== What needs to be done ==
Reproduce word for word the stretch of the retail pricing text below that begins at "Setting the first" and stops after "human to master.".

== Given text ==
———
Setting the first price in a retail setting is like making the first move in a three-dimensional chess game in a hailstorm: it’s only the beginning, conditions are shifting by the hour, and each move changes competitors’ responses. Multiply that complexity by thousands of SKUs per store, hundreds of stores, multiple channels from digital and catalogs to bricks & mortar, disjointed promotional and markdown decisions, and shoppers whose preferences and behaviors vary by region and demographics, and the game becomes far too complex for even the most experienced human to master.
With the right data, tools and talent in place, enormously valuable insights can emerge. As they explore broad issues with advanced analytics, leading supermarket retailers are also drilling down to learn much more about their most profitable customer segments, for example, with pricing, promotions and targeted marketing to appeal specifically to them. The analytics can then calculate the overall financial impact of these activities across the pricing spectrum: regular, promotional and markdown.
How can grocers unite both art and science – including their analytics, people and processes – to improve lifecycle pricing?
Align Software with Human Decision Making
Professionals of all kinds, from pilots to architects, now rely on software to handle work previously performed manually. I believe software should enable a “manage by exception” approach to pricing. Advanced analytics solutions should include “guardrails,” wherein managers can set prices without approval if the prices fit within the prescribed guardrail. When a manager’s experience and judgment tell them they should set a price outside a guardrail, they need to seek approval only for that change.
———
== Data listing ==
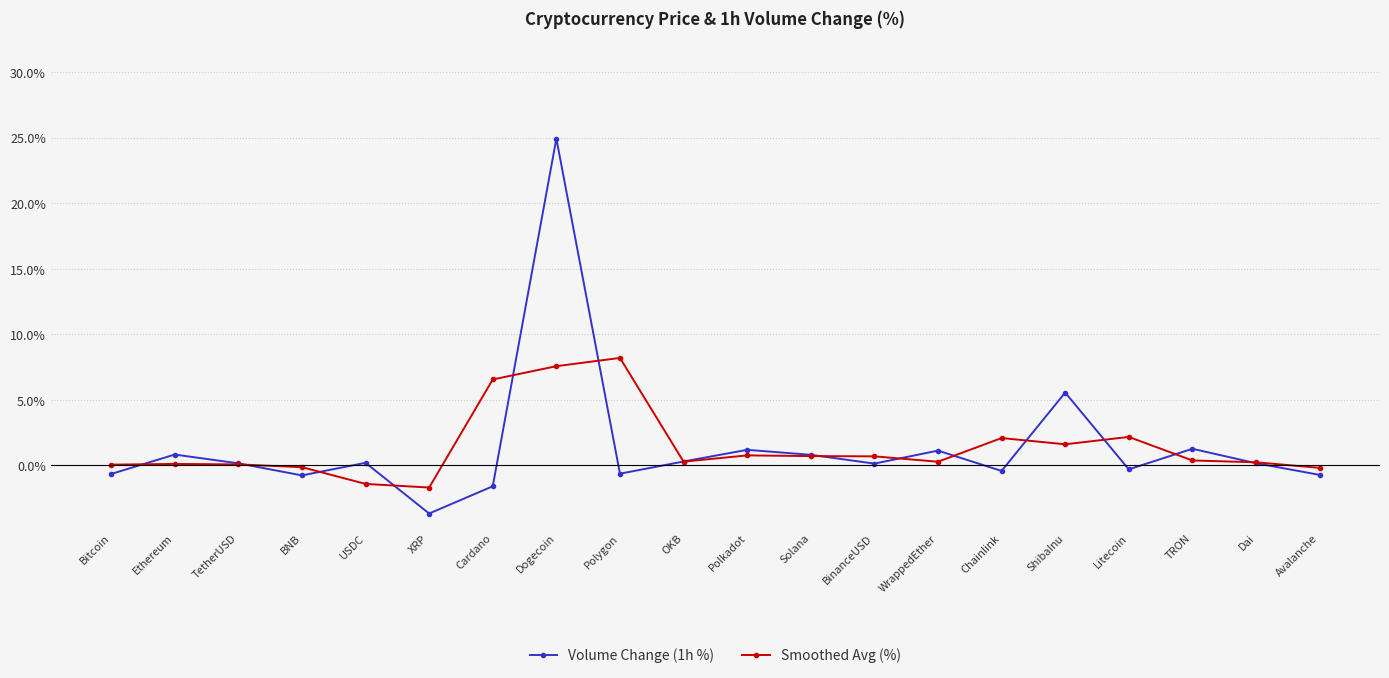

Where is the first local minimum for Volume Change (1h %)?

BNB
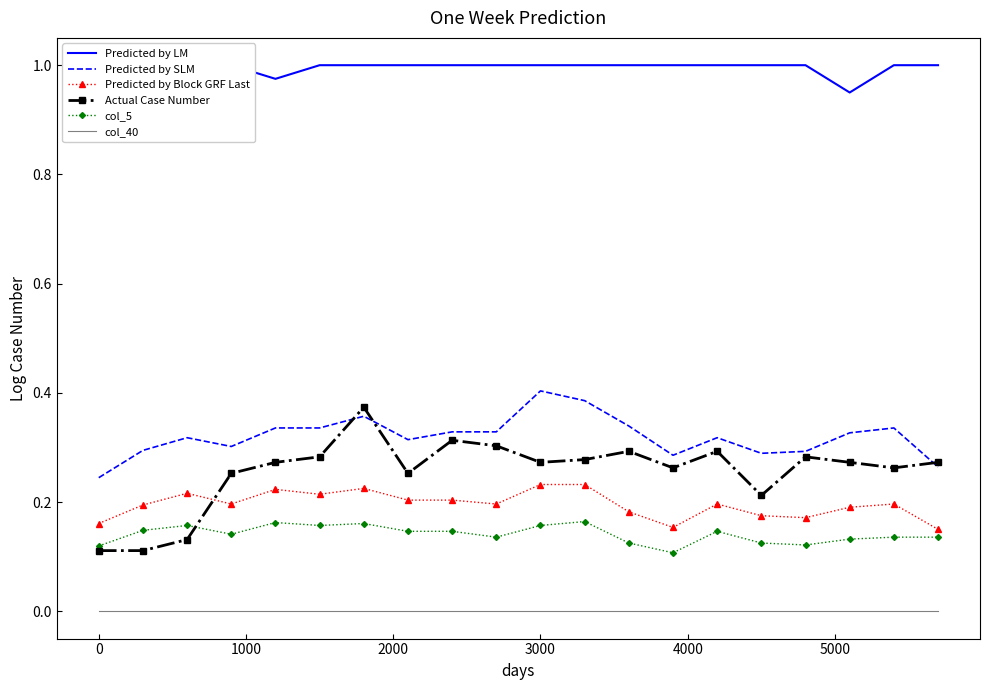

What are all the series names shown in the legend?

Predicted by LM, Predicted by SLM, Predicted by Block GRF Last, Actual Case Number, col_5, col_40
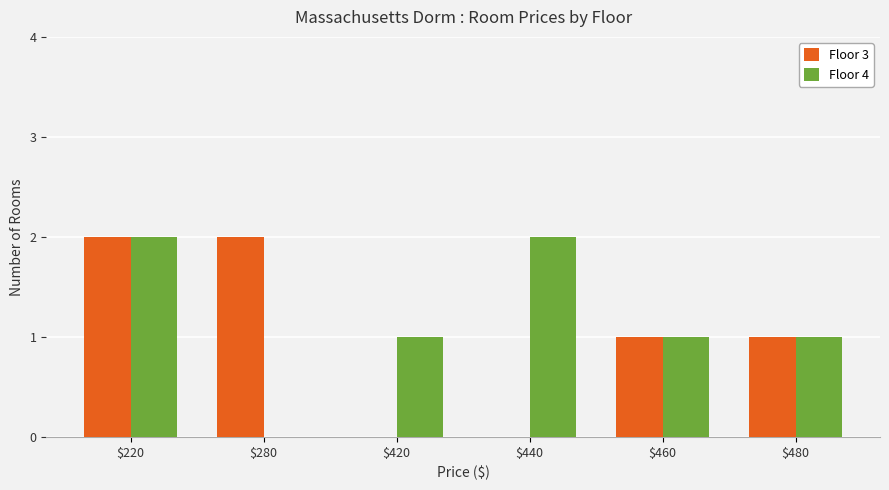

What is the total value across all series at $220?

4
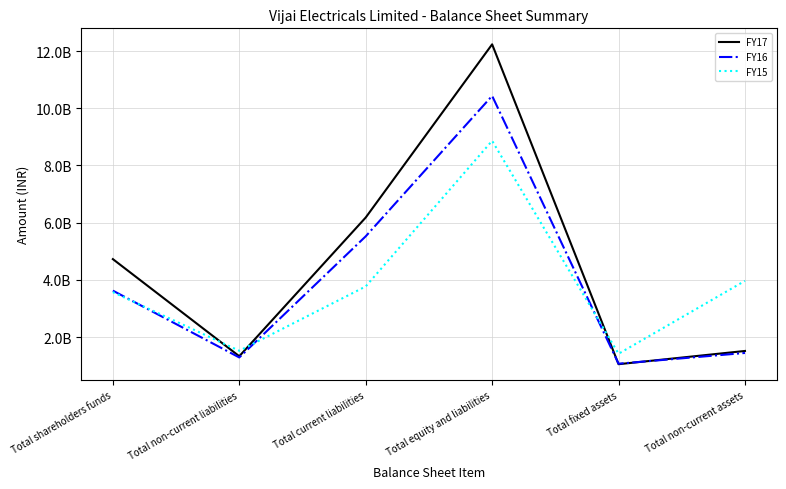

At which category does FY17 reach its first local valley?

Total non-current liabilities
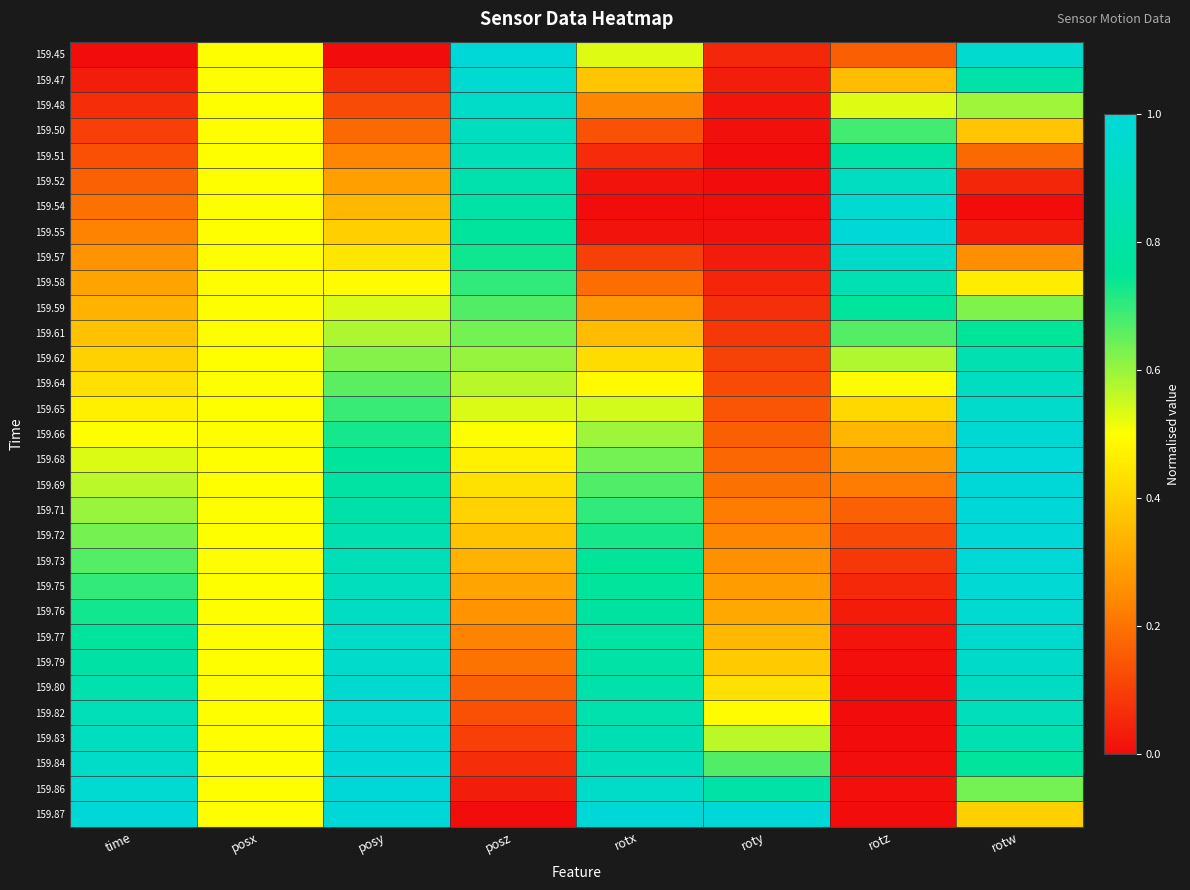

Which series has the largest range (max minus min)?

159.45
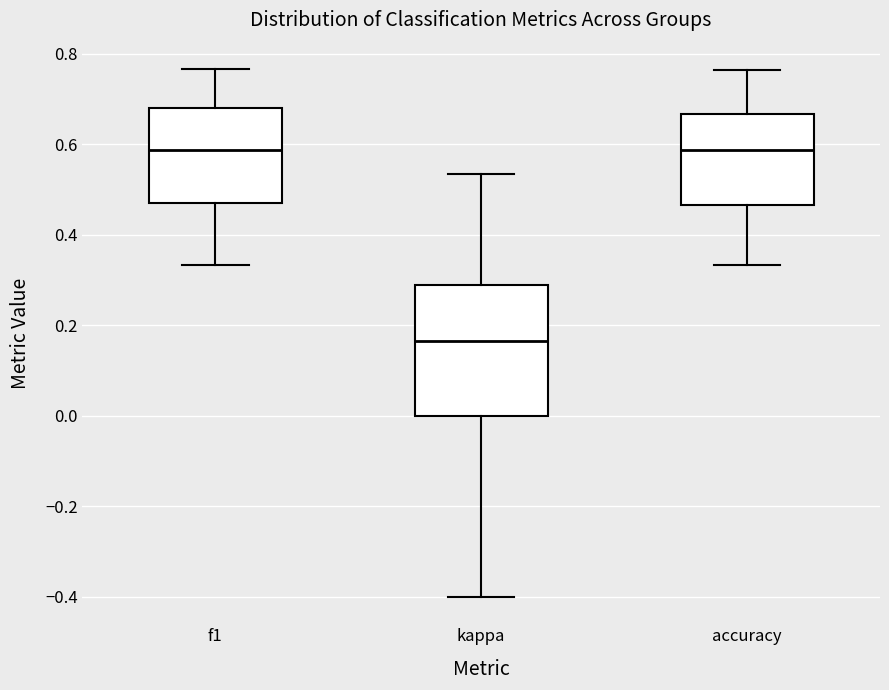

Reading left to right, transcribe this box plot: for each box, give where its median line is, the range the box spans, and where its two whiskers end, as read against the y-axis. The values are not printed on the chart, so give them approximately, as read against the axis.

f1: median 0.58, box 0.48 to 0.68, whiskers 0.34 to 0.76
kappa: median 0.16, box 0.00 to 0.28, whiskers -0.40 to 0.54
accuracy: median 0.58, box 0.46 to 0.66, whiskers 0.34 to 0.76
———
== Problem solution ==
Setting the first price in a retail setting is like making the first move in a three-dimensional chess game in a hailstorm: it’s only the beginning, conditions are shifting by the hour, and each move changes competitors’ responses. Multiply that complexity by thousands of SKUs per store, hundreds of stores, multiple channels from digital and catalogs to bricks & mortar, disjointed promotional and markdown decisions, and shoppers whose preferences and behaviors vary by region and demographics, and the game becomes far too complex for even the most experienced human to master.